I am trying to show up for myself every day instead of seeking refuge in my bed. I am trying to be consistent. I am trying out a new thing called content creation. I am working out at least 20 minutes a day. Somedays I do feel lazy but I still make myself do at least something. I have emotional breakdowns often and I get disappointed at my husband too for not being a good husband sometimes but then again, he is not in charge of my life. I can't simply expect that. I guess I am just trying to navigate through this mess called 'life.'
What made me realize is that without work there won't be any outcomes. I can't just simply sit on my ass all day and expect results. I have had enough of this. I moved to Canada in May 2024 and it is already February 2025. It is almost a year now. It is not fair to me that I sit idly and binge watch shows. I am at least not that privileged to do so.

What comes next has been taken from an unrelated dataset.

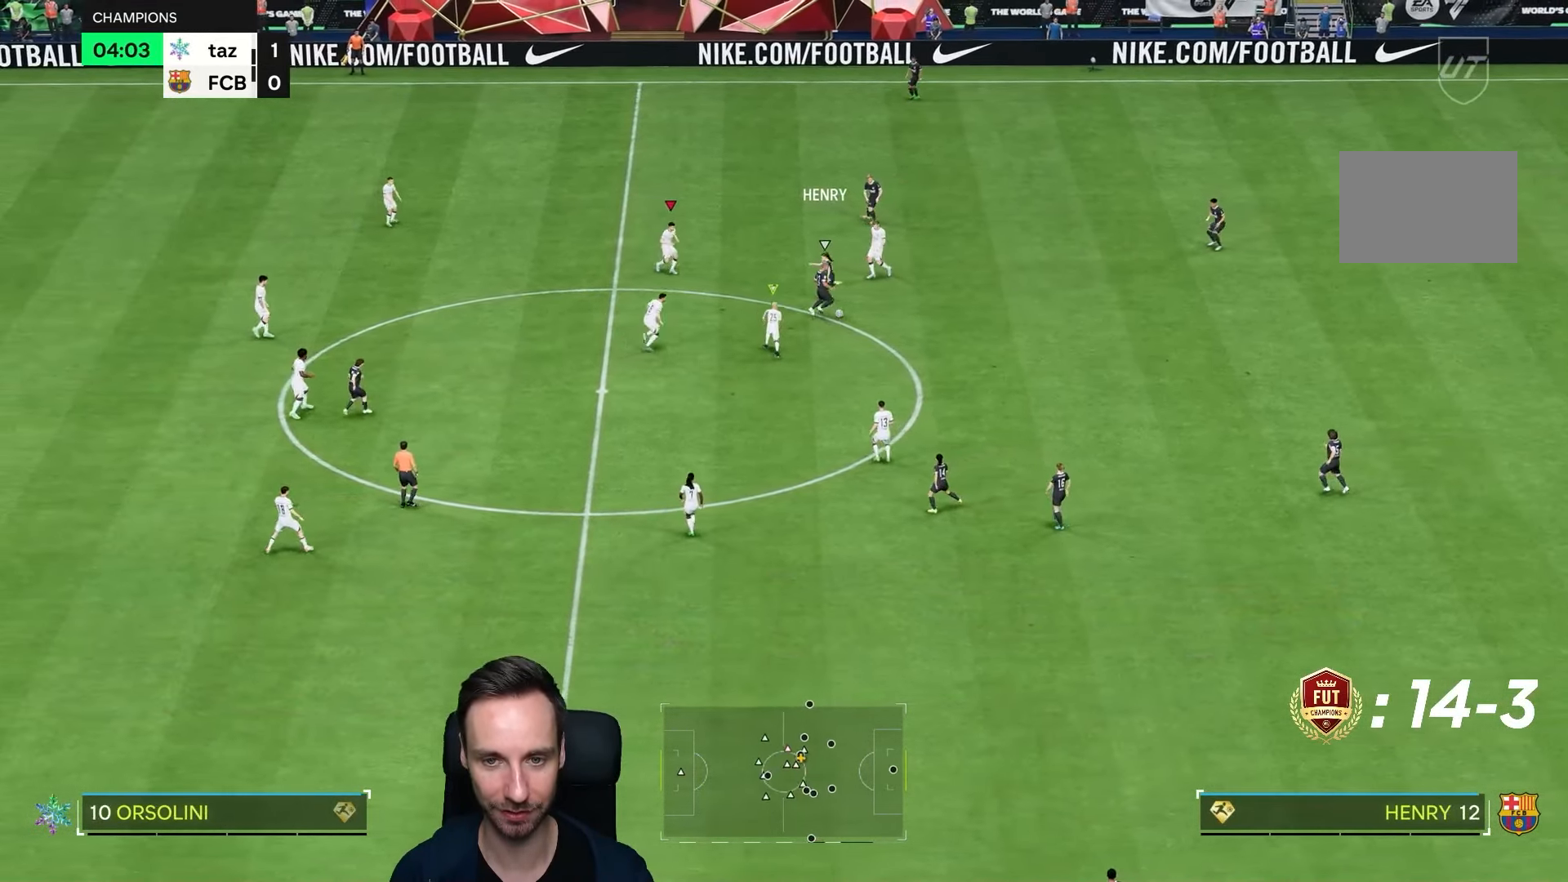
{"dt_ms": 500, "buttons": [], "left_stick": "up", "right_stick": "center", "events": [[50, "left_stick", "right"], [117, "left_stick", "up-right"], [133, "L2", "down"], [283, "L2", "up"], [300, "left_stick", "up"]]}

I am learning things about 'love' too. I am learning that you have to put on effort on yourself too to be loved. I am not saying it is a bad thing. We should reach to the best version of ourselves for the person we love. We deserve it to ourselves. We deserve ourselves to enjoy the best version of ourselves and to honour the love we have for other person. I did kind of stopped working on myself after marriage. I can either put the blame on my husband or actually take some accountability for it. One thing I equally like and dislike about him is that he will never sugarcoat things for me. He would openly and brutally criticize me, which made me toughen up. We did have our fights and issues but at the end of the day, we always know we love each other and that will not get affected. He made me see, I need a purpose and he is not wrong. I do.
So I am working on finding my purpose along with finding a job. I just have to start reading books again, work on self esteem, work on my diet, make myself tougher and better. I owe it to myself.